If the cost and complexity of the customer premises equipment needed to make voice-over-DSL happen are a hindrance, then the folks at Occam Networks have an idea: Get rid of it.
Today, VoDSL service uses an integrated access device to convert voice into packets on the customer premises and to send those packets out over the DSL connection. The most popular IADs come from Efficient Networks and Netopia.
The problem is that the ballpark cost of a standard IAD — about $700 — is difficult to justify in this tight telecom economy, and deploying the box, especially for consumers, is far more complex than installing a standard DSL modem.
Occam, which takes its name from William of Ockham, the 14th-century theologian whose “keep it simple” philosophy became known as Occams Razor, has developed a platform that moves the IAD functions to the remote terminal or central office, “simplifying” the network, says Jim Soriano, the companys vice president of engineering.
“Once you put an IAD at the customer site, you are introducing complexities in management,” Soriano says. “We believe the customer presence equipment needs to be as simple, cost-effective and straightforward as possible.”

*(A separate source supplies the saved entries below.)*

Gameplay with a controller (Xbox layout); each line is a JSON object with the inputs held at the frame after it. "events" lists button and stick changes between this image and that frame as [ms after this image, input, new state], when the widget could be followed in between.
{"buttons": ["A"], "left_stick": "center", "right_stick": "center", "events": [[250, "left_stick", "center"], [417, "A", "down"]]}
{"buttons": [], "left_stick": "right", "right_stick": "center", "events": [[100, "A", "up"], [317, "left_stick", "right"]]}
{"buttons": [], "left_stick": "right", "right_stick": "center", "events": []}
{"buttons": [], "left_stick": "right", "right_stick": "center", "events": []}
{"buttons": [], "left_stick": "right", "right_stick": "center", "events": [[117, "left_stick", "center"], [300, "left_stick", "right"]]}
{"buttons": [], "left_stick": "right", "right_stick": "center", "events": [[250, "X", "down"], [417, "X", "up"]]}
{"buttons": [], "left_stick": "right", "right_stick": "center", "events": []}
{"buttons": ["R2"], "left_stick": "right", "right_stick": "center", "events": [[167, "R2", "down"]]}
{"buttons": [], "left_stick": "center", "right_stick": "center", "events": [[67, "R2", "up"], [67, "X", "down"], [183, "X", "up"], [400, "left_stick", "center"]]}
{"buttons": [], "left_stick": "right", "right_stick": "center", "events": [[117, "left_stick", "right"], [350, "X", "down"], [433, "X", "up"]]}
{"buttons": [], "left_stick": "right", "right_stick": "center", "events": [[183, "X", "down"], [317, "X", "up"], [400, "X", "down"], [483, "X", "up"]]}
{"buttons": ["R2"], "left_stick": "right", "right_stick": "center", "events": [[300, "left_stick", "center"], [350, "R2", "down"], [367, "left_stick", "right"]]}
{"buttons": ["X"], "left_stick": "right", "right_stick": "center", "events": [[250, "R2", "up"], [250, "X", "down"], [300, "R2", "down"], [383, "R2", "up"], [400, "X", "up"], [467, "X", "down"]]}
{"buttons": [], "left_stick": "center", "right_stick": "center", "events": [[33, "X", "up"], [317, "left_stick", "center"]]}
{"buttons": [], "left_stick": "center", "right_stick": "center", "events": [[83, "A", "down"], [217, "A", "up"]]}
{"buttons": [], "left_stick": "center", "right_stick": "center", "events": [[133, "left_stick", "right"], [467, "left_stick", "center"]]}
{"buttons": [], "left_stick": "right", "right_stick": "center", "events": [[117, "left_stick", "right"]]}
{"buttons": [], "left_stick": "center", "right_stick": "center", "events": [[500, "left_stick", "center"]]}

Occam developed a box it calls the Occam Broadband Loop Carrier (BLC) that is in the same category but a step ahead of todays “next-generation” digital loop carriers (DLCs), including those designed by Advanced Fibre Communications and Alcatel.
These next-gen DLCs are designed to carry broadband as well as voice communications in one box that can fit in the tight, weather-hardened spaces of remote terminals. However, Occams BLC takes the concept a step further, adding the ability to convert standard voice communications to Internet Protocol packets, which can then traverse an IP backbone and take advantage of advanced IP applications.
“If a service provider wants to provide value-added services, then our box is very much in their sphere of influence,” Soriano says.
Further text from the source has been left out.